*** Text for analysis ***

There are good reasons why automotive parts company Bapcor (ASX: BAP) made its first appearance on Morningstar's Best Stock Ideas last month.

While the broader automotive industry faces the expanding threat of electric vehicles, the aftermarket automotive parts segment is more resilient, according to Morningstar equity analyst Daniel Ragonese.

This website has previously discussed potential ways investors can benefit from the shift away from internal combustion-powered vehicles toward electric-powered vehicles, and without buying Tesla or other direct shares.

However, as Ragonese's recent special report shows, there are also pockets of the automotive industry that will fare better than the traditional manufacturers themselves.

Bapcor--formerly Burson Group--is exclusively focused on the automotive aftermarket supply chain, including specialist wholesale, trade, retail, and service, in both Australia and New Zealand. This is a sector of the market about which Morningstar is optimistic, which underpins our narrow moat rating on the company.

The trade category of the auto parts industry can benefit from economic uncertainty, providing some downside protection for investors.

According to Ragonese, "do-it-for-me" sales in North America accelerated during the GFC, even as new vehicle sales came under pressure. "This reflects the counter-cyclicality of the trade segment…consistent with our view that amidst economic uncertainty, consumers are more inclined to delay a new vehicle purchase and instead prolong the life of their existing vehicle."

*** End of Text for analysis ***

» **Brief A**
Format the lines of the rows starting at the line containing "Este proyecto está" and ending at the line containing "de gestión empresarial*" as a Markdown table with the columns Number and Record line, numbering each nonblank line and omitting blank ones.
The rows are unrelated to the Bapcor article.

*** Source information ***

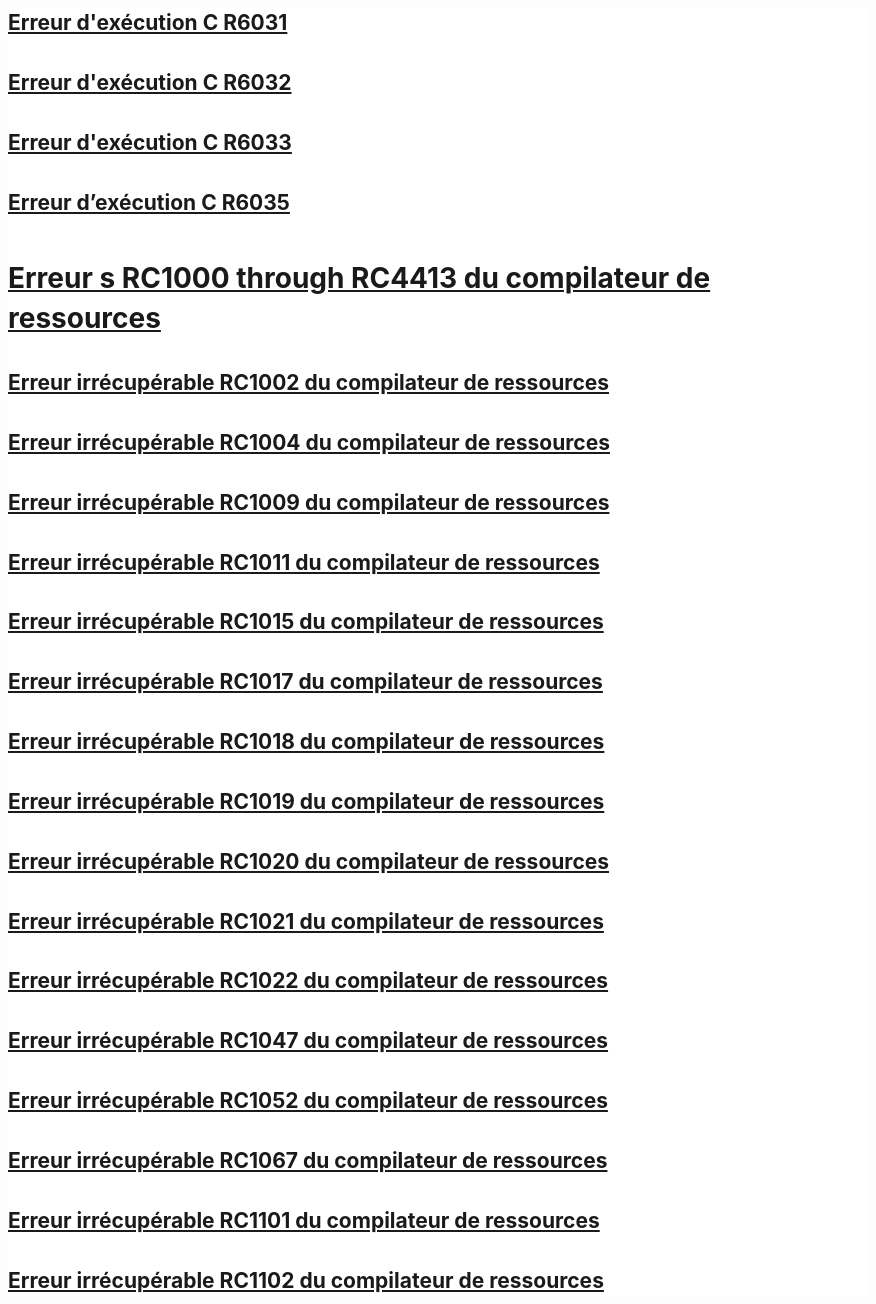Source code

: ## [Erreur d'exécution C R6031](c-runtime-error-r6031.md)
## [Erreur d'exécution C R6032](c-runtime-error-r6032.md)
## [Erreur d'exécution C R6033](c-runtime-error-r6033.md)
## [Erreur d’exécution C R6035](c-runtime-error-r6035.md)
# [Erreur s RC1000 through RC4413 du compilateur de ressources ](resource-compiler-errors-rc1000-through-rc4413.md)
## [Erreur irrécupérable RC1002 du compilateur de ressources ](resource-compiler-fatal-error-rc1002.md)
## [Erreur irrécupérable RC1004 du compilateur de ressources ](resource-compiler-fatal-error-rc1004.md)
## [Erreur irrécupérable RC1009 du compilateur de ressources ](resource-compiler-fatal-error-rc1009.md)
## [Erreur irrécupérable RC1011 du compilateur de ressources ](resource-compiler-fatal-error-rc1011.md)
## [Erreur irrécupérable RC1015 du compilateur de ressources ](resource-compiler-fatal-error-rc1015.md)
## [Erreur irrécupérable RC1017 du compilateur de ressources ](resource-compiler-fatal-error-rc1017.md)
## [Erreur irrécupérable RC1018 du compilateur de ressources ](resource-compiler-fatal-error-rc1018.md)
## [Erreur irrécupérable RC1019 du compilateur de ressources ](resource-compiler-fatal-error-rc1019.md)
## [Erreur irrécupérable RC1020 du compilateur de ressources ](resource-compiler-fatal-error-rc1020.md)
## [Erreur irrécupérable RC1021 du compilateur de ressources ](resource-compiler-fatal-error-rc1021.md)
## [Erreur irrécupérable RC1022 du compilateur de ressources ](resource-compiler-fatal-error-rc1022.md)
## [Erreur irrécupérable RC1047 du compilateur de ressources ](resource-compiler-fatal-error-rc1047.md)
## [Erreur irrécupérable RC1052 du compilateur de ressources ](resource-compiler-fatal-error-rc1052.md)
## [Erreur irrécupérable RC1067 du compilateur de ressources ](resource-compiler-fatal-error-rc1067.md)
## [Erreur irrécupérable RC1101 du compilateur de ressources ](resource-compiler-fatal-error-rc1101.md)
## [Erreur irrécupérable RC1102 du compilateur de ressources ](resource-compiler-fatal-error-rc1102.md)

*** End of Source information ***
*** Source information ***

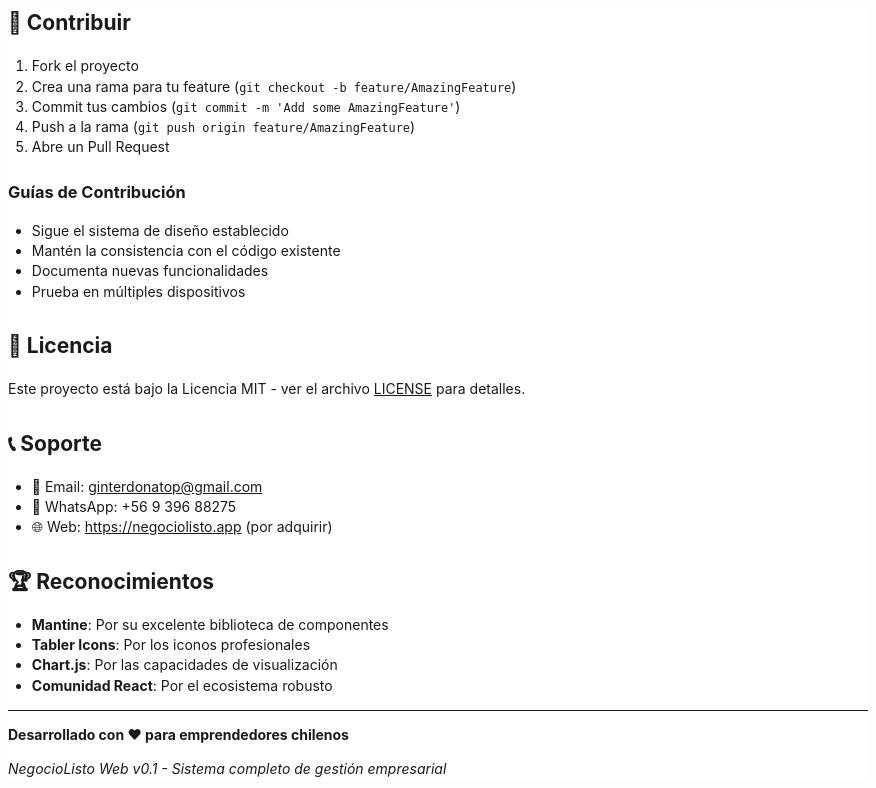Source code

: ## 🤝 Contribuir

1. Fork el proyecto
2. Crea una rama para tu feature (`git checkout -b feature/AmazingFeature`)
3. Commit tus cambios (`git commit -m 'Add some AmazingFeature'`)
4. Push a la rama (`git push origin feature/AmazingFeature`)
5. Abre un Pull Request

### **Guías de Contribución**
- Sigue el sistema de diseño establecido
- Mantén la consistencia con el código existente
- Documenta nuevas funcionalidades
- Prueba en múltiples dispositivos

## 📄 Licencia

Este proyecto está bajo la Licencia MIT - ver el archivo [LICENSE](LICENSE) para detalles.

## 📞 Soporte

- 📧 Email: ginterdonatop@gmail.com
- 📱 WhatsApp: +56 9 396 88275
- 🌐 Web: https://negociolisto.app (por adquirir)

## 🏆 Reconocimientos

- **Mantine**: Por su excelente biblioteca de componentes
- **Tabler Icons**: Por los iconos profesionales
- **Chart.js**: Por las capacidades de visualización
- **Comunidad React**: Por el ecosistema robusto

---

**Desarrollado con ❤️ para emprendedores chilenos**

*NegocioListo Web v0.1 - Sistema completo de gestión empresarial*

*** End of Source information ***

» **Brief B**
Rewrite the Bapcor article starting at "There are good" and ending at "traditional manufacturers themselves.", with "automotive industry" changed to "car industry" throughout.

» **Task answer A**
| Number | Record line |
|---|---|
| 1 | Este proyecto está bajo la Licencia MIT - ver el archivo [LICENSE](LICENSE) para detalles. |
| 2 | ## 📞 Soporte |
| 3 | - 📧 Email: ginterdonatop@gmail.com |
| 4 | - 📱 WhatsApp: +56 9 396 88275 |
| 5 | - 🌐 Web: https://negociolisto.app (por adquirir) |
| 6 | ## 🏆 Reconocimientos |
| 7 | - **Mantine**: Por su excelente biblioteca de componentes |
| 8 | - **Tabler Icons**: Por los iconos profesionales |
| 9 | - **Chart.js**: Por las capacidades de visualización |
| 10 | - **Comunidad React**: Por el ecosistema robusto |
| 11 | --- |
| 12 | **Desarrollado con ❤️ para emprendedores chilenos** |
| 13 | *NegocioListo Web v0.1 - Sistema completo de gestión empresarial* |

» **Task answer B**
There are good reasons why automotive parts company Bapcor (ASX: BAP) made its first appearance on Morningstar's Best Stock Ideas last month.

While the broader car industry faces the expanding threat of electric vehicles, the aftermarket automotive parts segment is more resilient, according to Morningstar equity analyst Daniel Ragonese.

This website has previously discussed potential ways investors can benefit from the shift away from internal combustion-powered vehicles toward electric-powered vehicles, and without buying Tesla or other direct shares.

However, as Ragonese's recent special report shows, there are also pockets of the car industry that will fare better than the traditional manufacturers themselves.